The project, which was announced in early October, has run into some logistical difficulties. The buildout of the facility was originally budgeted at $19 million, but inflation and material shortages mean the project is likely to exceed that, according to Nez.

“We’re looking at reevaluating the breakdown of the costs for the facility and so we may need to supplement additional dollars to keep it the same size,” Nez told the Journal. “Or we may have to shrink the building with the money that we have available for the facility. We’re trying our very best not to shrink the facility.”

The construction timeline of the project is also uncertain, according to Edaakie.

“That, we’re still trying to work through because of the material shortages right now,” he said.

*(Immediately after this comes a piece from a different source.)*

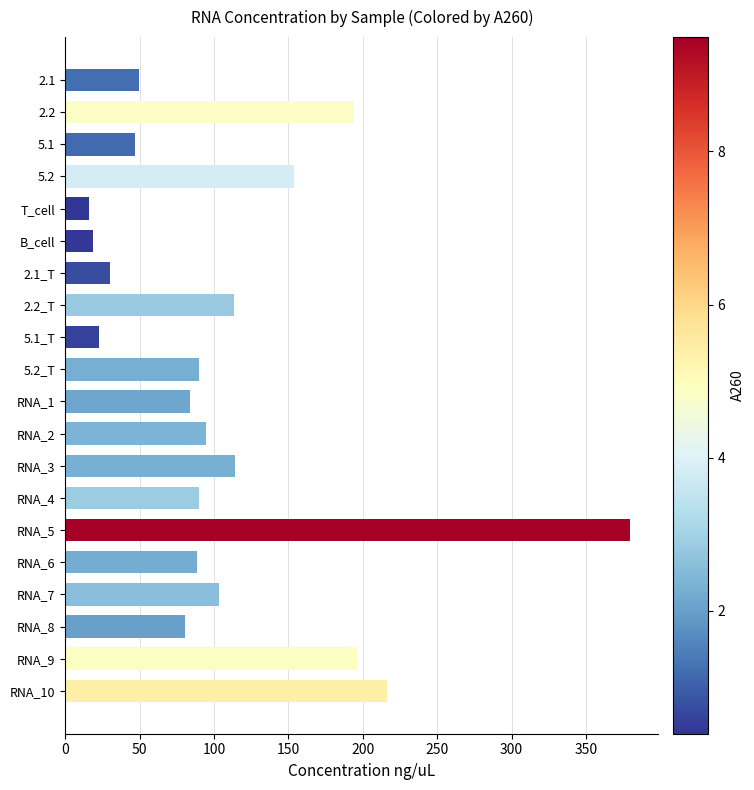

The chart shows a value of 69.9 at RNA_10. True or false?

False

Nez said the Navajo Nation needs new revenue in light of the recent and coming closures of several coal-fired power plants on and near its territory, including Public Service Company of New Mexico’s San Juan Generating Station near Farmington, about two hours north of Church Rock.

“This is one of those new revenue generating (projects) that we’re pursuing with the Rhino Health partnership,” Nez said.

The San Juan Generating Station, which currently employs 160 people, is expected to shut down June 30, 2022, according to Thomas Fallgren, PNM’s vice president of generation. The Westmoreland coal mine that serves the plant will most likely begin a decadelong closure process, ending work for most of its nearly 300 employees, according to Fallgren.

Both facilities have offered high-paying salaries for the region, including for many Navajo Nation members – higher than manufacturing jobs are likely to offer, Fallgren said.

The jobs at the power plant had an average salary of $80,000, with the mine jobs paying “a little less than that, but in that same general vicinity,” Fallgren said. “They’re fairly high-paying jobs, which is the difficulty if you’re going back to a strict manufacturing job, but again, you know it’s good to have an opportunity regardless.”

Most of the workers at the power plant and mine are not prepared to retire, Fallgren said. Meanwhile, the starting pay of Rhino Health’s employees is currently the state’s minimum wage of $10.50, according to the company’s HR manager. Lee says the expansion is too far off to be sure of future compensation.

“God knows where the pay schedule is at that point,” he said.

Still, Lee said he is looking at the plant closure as a source for new workers.

“I’d like to hire much mid managers there who have experience running their factories and the plant, so there could be some potential hiring opportunities for these out-of-a-job people,” he said.

The 2019 New Mexico Energy Transition Act provides funding for skills training for fossil fuel industry workers looking to transition into a new field. It was supported by the Navajo Nation administration partly in hopes it would diversify their economy in the transition away from fossil fuels, Nez said.

“The transition from coal-fired power plants, the jobs that were there, absolutely can be brought to Rhino Health, including the coal mines,” he said.